De quoi êtes-vous particulièrement fière concernant ce projet ?
"Deux choses me viennent immédiatement à l’esprit. Tout d’abord, en tant qu'équipe, nous avons beaucoup appris au cours de notre travail ces dernières années et nous nous sommes beaucoup développés. Malteser International nous a toujours fait confiance et nous a donné l'opportunité de tester différentes approches. Cela nous a donné beaucoup de responsabilités et nous en somme ressortis grandis. Nous avons utilisé des méthodes reconnues au niveau international. Malteser International est une organisation avec une longue tradition et beaucoup plus grande que nous.
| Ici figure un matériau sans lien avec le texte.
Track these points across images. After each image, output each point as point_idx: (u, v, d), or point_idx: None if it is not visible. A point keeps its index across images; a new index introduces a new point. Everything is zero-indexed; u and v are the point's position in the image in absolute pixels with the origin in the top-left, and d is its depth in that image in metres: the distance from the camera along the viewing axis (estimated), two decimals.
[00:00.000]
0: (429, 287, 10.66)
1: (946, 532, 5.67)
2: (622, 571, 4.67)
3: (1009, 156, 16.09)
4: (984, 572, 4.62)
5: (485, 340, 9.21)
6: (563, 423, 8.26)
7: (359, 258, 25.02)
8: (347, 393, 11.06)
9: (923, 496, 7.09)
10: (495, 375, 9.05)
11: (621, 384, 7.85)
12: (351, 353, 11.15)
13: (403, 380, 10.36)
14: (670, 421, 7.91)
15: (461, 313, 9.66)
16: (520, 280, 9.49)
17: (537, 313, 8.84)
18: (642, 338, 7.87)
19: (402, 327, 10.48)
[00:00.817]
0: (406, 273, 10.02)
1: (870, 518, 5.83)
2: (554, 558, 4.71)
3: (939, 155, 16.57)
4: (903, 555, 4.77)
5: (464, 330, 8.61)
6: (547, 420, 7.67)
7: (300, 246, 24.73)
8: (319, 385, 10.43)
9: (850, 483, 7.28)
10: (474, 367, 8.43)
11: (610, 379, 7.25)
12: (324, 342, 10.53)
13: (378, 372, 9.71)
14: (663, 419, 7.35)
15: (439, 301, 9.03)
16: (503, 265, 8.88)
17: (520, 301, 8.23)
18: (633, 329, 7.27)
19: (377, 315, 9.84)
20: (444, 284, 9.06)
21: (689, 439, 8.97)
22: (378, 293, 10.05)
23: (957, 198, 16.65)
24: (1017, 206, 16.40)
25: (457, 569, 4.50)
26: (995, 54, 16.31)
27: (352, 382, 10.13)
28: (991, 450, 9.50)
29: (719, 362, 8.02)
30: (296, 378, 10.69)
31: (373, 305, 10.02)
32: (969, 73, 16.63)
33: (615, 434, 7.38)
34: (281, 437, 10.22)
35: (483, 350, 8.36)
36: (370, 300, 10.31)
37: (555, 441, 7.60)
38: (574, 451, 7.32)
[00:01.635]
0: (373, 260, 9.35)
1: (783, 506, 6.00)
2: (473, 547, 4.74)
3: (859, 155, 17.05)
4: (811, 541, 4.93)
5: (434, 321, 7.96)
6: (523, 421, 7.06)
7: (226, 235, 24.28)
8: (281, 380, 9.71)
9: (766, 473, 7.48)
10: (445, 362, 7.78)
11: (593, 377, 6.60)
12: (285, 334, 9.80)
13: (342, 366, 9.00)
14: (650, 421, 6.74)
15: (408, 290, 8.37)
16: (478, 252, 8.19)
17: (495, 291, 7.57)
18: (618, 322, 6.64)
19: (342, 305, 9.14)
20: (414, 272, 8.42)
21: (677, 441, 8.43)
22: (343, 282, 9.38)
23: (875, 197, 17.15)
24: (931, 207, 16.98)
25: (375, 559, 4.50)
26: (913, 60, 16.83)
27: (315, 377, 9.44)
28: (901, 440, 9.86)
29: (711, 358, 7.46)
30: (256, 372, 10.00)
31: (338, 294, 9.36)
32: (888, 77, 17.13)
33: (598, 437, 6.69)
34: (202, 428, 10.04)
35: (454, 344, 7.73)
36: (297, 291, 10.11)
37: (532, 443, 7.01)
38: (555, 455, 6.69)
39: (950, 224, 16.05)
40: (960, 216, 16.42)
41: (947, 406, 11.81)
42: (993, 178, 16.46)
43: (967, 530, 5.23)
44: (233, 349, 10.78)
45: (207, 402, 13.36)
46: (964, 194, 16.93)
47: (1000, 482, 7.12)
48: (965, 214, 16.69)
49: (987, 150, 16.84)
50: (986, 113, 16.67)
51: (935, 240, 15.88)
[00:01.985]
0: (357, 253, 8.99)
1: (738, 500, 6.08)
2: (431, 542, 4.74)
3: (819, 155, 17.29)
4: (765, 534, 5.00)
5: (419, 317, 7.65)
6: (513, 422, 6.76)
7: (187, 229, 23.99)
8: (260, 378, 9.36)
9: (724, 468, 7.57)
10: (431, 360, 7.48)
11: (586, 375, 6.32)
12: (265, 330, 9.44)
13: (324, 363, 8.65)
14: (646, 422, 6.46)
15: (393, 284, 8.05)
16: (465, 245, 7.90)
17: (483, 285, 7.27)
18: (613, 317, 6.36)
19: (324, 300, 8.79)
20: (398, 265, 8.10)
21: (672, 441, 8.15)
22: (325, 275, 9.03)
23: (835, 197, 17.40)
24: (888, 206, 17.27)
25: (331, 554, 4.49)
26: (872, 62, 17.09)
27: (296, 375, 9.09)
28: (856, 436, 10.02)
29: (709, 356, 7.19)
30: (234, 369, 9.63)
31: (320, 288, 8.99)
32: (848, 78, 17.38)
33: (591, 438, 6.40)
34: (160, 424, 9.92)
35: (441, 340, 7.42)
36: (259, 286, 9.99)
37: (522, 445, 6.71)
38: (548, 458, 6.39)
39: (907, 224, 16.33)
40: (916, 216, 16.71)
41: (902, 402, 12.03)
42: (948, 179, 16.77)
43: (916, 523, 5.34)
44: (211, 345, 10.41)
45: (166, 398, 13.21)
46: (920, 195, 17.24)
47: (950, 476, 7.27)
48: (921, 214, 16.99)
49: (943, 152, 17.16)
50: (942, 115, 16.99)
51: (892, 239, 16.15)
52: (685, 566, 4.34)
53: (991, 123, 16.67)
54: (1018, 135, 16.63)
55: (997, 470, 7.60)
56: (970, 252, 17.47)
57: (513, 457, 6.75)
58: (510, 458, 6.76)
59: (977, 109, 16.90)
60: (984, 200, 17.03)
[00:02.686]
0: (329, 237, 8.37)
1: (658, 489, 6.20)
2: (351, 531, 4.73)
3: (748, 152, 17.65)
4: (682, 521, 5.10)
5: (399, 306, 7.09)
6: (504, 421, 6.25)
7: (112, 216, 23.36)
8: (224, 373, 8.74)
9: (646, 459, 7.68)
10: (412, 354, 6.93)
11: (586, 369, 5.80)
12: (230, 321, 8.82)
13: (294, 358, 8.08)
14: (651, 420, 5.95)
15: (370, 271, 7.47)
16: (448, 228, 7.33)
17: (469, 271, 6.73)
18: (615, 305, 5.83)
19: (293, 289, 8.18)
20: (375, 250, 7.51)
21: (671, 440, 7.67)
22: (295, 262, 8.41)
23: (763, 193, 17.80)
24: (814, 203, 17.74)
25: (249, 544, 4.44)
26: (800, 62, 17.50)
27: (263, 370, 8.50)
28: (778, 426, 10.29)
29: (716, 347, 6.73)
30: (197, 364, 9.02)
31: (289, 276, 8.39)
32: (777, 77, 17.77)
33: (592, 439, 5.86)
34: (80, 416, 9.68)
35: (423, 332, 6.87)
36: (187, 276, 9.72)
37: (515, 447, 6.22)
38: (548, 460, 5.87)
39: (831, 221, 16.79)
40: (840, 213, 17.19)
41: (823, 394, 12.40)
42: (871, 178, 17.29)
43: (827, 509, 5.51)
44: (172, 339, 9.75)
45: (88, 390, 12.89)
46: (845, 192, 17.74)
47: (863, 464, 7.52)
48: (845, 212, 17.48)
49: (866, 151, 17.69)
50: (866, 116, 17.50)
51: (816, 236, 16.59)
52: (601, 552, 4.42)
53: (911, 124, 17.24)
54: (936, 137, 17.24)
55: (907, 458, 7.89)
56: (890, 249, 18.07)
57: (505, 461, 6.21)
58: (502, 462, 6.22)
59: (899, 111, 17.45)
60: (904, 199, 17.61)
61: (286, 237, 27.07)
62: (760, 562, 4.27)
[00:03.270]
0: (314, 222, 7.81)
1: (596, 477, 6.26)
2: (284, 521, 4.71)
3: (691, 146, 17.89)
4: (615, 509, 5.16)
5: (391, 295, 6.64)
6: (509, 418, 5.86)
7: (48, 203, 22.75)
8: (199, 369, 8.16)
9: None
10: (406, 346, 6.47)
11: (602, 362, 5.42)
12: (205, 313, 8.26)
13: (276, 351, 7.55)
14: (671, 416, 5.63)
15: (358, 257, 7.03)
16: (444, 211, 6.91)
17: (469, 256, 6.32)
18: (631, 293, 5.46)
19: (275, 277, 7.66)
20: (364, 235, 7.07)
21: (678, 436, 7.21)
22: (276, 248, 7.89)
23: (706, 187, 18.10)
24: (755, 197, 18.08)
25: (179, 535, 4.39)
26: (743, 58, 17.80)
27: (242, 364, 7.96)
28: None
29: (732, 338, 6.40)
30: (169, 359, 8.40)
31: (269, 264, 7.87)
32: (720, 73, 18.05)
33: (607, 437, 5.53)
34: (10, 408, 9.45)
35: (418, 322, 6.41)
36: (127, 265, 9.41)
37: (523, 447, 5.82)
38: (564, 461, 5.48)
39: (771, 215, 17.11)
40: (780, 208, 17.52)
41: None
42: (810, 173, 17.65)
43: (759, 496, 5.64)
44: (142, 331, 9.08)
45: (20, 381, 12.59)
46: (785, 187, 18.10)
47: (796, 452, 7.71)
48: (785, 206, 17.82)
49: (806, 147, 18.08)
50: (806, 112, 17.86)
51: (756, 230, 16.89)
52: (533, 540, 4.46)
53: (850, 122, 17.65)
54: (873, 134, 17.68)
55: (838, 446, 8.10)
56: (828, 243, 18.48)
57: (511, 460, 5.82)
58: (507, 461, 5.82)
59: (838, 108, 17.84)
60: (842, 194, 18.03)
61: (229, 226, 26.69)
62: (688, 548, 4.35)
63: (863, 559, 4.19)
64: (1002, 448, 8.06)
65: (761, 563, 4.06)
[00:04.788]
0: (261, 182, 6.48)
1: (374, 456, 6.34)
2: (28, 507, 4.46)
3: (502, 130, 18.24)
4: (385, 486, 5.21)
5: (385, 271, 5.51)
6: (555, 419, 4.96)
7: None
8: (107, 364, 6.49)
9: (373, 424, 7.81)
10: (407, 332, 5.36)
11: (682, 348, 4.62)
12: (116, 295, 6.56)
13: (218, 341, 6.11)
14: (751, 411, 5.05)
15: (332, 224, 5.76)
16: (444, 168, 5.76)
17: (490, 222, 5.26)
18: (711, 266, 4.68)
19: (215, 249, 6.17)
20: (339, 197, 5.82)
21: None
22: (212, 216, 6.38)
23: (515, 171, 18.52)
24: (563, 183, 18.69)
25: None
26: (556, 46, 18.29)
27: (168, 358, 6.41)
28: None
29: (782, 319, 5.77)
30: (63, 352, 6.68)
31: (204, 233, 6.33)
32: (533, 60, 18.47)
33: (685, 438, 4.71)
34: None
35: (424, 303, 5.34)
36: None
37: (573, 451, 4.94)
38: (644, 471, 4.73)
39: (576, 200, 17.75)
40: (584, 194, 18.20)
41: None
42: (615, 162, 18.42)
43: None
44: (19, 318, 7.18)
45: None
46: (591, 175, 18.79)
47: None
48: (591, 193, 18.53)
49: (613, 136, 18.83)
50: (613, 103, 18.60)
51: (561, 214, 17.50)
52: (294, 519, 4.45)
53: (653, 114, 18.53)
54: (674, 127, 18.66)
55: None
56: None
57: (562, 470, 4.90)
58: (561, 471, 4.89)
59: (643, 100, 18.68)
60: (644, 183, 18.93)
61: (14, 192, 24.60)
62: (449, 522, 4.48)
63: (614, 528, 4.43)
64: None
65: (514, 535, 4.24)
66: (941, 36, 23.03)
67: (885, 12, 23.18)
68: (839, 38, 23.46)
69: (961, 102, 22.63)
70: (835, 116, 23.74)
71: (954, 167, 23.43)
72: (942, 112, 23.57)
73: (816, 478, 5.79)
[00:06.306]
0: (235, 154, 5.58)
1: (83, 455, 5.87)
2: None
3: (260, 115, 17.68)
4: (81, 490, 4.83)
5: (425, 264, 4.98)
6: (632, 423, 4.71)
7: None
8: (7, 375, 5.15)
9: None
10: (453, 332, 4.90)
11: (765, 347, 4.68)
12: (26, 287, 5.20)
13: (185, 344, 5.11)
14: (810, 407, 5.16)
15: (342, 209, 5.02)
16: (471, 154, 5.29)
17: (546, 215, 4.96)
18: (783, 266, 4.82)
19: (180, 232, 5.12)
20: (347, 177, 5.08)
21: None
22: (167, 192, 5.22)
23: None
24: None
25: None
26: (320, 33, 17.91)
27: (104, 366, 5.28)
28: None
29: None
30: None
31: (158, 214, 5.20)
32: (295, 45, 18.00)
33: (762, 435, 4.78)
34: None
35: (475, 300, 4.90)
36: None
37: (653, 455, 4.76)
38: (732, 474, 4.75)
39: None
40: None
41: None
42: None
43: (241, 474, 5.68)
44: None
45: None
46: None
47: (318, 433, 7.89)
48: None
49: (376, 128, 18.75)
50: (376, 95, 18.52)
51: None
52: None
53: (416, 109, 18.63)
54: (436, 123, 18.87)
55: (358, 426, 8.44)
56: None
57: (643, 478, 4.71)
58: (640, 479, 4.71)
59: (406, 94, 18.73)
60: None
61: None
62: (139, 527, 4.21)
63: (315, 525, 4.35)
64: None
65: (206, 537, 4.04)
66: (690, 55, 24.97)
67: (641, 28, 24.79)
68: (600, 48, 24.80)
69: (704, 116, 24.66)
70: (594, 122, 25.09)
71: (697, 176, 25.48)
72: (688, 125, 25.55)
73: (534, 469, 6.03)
Néanmoins, nous nous sommes toujours sentis comme des partenaires égaux. Cela nous donne le sentiment que nous ne sommes pas seulement des partenaires, mais que nous faisons partie d'une grande organisation.
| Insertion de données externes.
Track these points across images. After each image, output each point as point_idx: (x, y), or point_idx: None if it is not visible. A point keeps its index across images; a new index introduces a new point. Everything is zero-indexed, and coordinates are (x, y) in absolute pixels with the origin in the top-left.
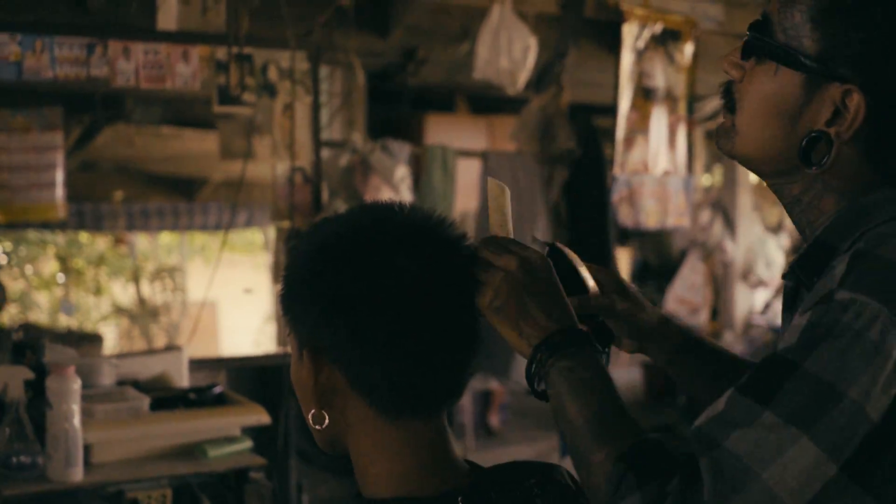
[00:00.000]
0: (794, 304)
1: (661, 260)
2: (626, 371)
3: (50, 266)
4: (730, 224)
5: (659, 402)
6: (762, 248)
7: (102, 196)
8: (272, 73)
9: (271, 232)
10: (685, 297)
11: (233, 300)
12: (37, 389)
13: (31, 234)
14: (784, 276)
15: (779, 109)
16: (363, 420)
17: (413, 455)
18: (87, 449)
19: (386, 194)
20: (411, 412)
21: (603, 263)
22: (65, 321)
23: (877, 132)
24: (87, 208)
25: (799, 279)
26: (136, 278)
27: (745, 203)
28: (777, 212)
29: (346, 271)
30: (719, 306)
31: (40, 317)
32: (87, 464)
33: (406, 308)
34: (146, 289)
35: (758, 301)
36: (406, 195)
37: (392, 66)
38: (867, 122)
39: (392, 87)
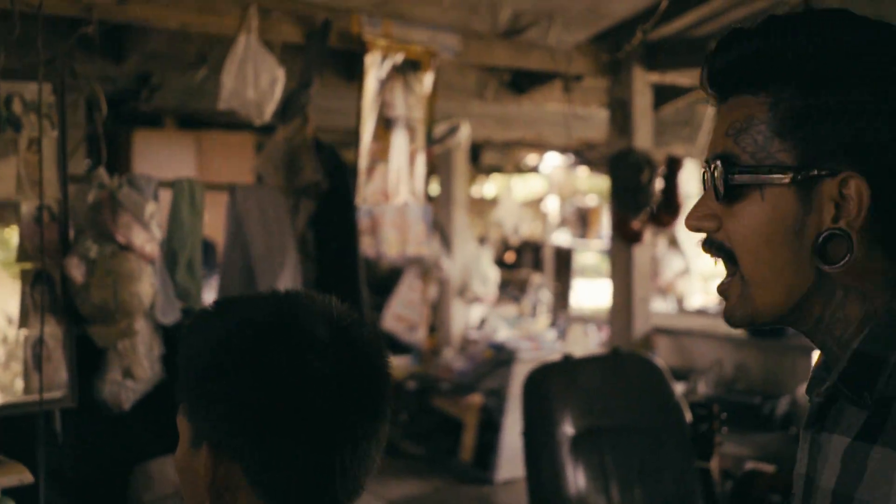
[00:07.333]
0: (823, 422)
1: (368, 275)
2: None
3: None
4: (446, 241)
5: None
6: (477, 264)
7: None
8: (16, 107)
9: None
10: (403, 314)
11: None
12: None
13: None
14: (810, 392)
15: (782, 229)
16: None
17: None
18: None
19: (137, 232)
20: None
21: (352, 295)
22: None
23: (878, 211)
24: None
25: (839, 394)
26: None
27: (460, 220)
28: (481, 224)
29: (258, 373)
30: (437, 323)
31: None
32: None
33: (319, 414)
34: None
35: (474, 316)
36: (156, 232)
37: (125, 92)
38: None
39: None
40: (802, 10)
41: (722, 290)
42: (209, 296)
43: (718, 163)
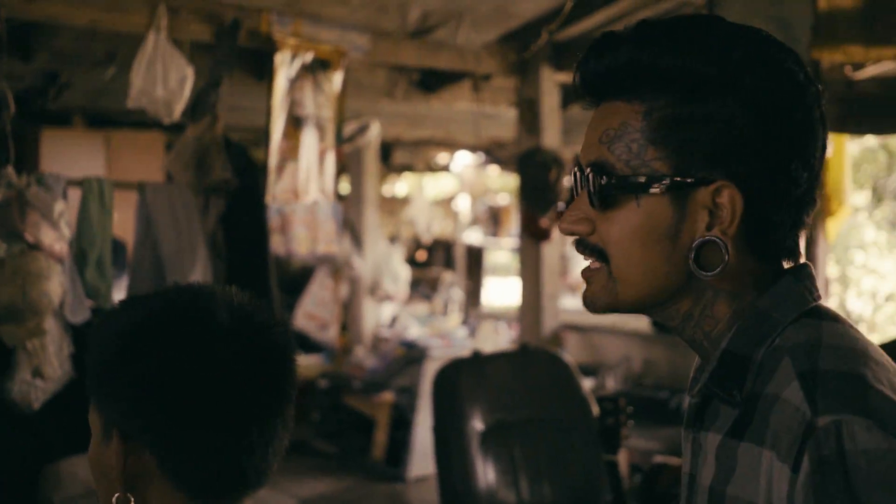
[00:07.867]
0: (702, 421)
1: (279, 274)
2: None
3: None
4: (357, 240)
5: None
6: (388, 262)
7: None
8: None
9: None
10: (314, 312)
11: None
12: None
13: None
14: (691, 393)
15: (656, 236)
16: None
17: None
18: None
19: (46, 231)
20: (221, 496)
21: (263, 293)
22: None
23: (750, 217)
24: None
25: (712, 394)
26: None
27: (371, 219)
28: (393, 222)
29: (165, 359)
30: (348, 321)
31: None
32: None
33: (224, 397)
34: None
35: (385, 315)
36: (65, 231)
37: (33, 90)
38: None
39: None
40: (674, 17)
41: (586, 274)
42: (119, 295)
43: (591, 170)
Ensuite, je suis heureuse d'avoir pu travailler avec la population ici et de mieux les connaître. L'est de l'Ukraine est loin de Kiev et nous en savons très peu sur ses habitants. Mais nous avons trouvé des gens qui ont les mêmes valeurs que nous, même s'ils parlent russe, et qui travaillent beaucoup. Ils veulent absolument faire quelque chose pour leur région ou leur ville. Aujourd'hui, je sais que si vous trouvez des âmes sœurs, vous pouvez faire avancer les choses – où que vous soyez.
Quand je repense à l'ensemble du projet aujourd'hui, je peux dire qu'il fait partie intégrante de ma vie. Et je dois dire : C’est une bonne partie. Qui sait ce que j’aurais commencé sans ce projet. Dans la situation actuelle, c'est le mieux que l’on puisse faire."